For the day, the S&P 500 Index is down more than 1 percent, the most in three weeks, though it rebounded a bit shortly before noon.
The Dow Jones index suffered a similar fall; it was down more than half a percent at midday.
Stocks really fell after 11 a.m., shortly after ABC reported that Flynn would testify against Trump.
“Michael Flynn “is prepared to testify…against Pres. Trump, against members of the Trump family, and others in the White House,” tweeted ABC.
Flynn was charged Friday with making false statements to the FBI. Flynn is reportedly cooperating with investigators in Special Counsel Robert Mueller’s probe.
A close confidant told ABC News that Flynn felt abandoned by Trump in recent weeks, and told friends about the decision to make the plea deal within the last 24 hours as he grew increasingly concerned about crippling legal costs he would face if he continued to contest the charges.
“It has been extraordinarily painful to endure these many months of false accusations of ‘treason’ and other outrageous acts,” Flynn said in a statement. “Such false accusations are contrary to everything I have ever done and stood for. But I recognize that the actions I acknowledged in court today were wrong, and, through my faith in God, I am working to set things right.”
Stocks have been rising as part of a long bull market and topped 24,000 for the first time on Thursday.
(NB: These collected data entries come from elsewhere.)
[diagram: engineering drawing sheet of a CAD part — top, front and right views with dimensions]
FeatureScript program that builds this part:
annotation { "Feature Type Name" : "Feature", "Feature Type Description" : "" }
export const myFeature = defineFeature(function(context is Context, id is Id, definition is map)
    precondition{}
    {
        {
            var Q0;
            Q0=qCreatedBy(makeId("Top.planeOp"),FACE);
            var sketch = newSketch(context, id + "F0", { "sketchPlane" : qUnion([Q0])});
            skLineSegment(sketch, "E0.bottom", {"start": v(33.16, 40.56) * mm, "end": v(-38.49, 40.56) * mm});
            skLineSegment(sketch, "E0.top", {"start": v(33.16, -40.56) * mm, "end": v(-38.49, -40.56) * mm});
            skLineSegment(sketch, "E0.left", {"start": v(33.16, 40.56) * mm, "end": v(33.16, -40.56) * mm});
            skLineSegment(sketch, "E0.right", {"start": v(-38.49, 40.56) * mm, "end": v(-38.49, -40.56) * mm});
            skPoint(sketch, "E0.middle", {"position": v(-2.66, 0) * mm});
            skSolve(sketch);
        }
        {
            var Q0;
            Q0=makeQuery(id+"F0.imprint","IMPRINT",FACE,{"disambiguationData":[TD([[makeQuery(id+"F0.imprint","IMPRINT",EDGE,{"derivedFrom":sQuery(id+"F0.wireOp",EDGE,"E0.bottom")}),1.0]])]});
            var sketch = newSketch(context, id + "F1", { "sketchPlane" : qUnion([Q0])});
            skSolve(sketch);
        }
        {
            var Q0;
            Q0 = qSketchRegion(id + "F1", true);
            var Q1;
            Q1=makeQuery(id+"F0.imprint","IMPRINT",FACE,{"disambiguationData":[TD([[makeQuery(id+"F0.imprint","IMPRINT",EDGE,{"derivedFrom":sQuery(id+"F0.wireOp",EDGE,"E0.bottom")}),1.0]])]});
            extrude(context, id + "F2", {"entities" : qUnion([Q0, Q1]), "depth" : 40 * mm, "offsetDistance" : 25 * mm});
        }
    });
The market has grown since Trump took office, rising above 20,000 for the first time earlier this year as traders made bets on corporate growth from tax cuts and deregulation from Trump.
Trump has repeatedly praised the booming stock market and taken credit for its success, telling reporters last month that, “the reason our stock market is so successful is because of me.”
The Senate is expected to pass its tax-cut package on Friday, which would reduce the corporate tax rate from 35 percent to 20 percent.
The bill will then need to be reconciled with a different House measure before legislation can be sent to the White House.